Print all the entries verbatim.
——
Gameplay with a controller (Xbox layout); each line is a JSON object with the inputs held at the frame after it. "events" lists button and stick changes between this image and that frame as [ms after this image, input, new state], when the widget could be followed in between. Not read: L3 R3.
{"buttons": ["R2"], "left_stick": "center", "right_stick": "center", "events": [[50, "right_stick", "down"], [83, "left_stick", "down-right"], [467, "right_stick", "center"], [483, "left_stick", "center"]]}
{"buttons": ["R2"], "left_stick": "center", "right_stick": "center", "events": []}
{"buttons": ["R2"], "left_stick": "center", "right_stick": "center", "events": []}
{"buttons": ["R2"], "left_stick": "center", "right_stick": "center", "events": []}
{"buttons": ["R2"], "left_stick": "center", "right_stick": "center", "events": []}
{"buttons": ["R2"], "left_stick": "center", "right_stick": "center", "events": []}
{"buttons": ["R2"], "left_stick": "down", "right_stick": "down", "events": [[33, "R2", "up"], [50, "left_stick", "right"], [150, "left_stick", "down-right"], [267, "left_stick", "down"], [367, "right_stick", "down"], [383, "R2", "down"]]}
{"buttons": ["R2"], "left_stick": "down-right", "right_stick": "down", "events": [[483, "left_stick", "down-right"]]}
——
** YOUR RESPONSE **
Gameplay with a controller (Xbox layout); each line is a JSON object with the inputs held at the frame after it. "events" lists button and stick changes between this image and that frame as [ms after this image, input, new state], when the widget could be followed in between. Not read: L3 R3.
{"buttons": ["R2"], "left_stick": "center", "right_stick": "center", "events": [[50, "right_stick", "down"], [83, "left_stick", "down-right"], [467, "right_stick", "center"], [483, "left_stick", "center"]]}
{"buttons": ["R2"], "left_stick": "center", "right_stick": "center", "events": []}
{"buttons": ["R2"], "left_stick": "center", "right_stick": "center", "events": []}
{"buttons": ["R2"], "left_stick": "center", "right_stick": "center", "events": []}
{"buttons": ["R2"], "left_stick": "center", "right_stick": "center", "events": []}
{"buttons": ["R2"], "left_stick": "center", "right_stick": "center", "events": []}
{"buttons": ["R2"], "left_stick": "down", "right_stick": "down", "events": [[33, "R2", "up"], [50, "left_stick", "right"], [150, "left_stick", "down-right"], [267, "left_stick", "down"], [367, "right_stick", "down"], [383, "R2", "down"]]}
{"buttons": ["R2"], "left_stick": "down-right", "right_stick": "down", "events": [[483, "left_stick", "down-right"]]}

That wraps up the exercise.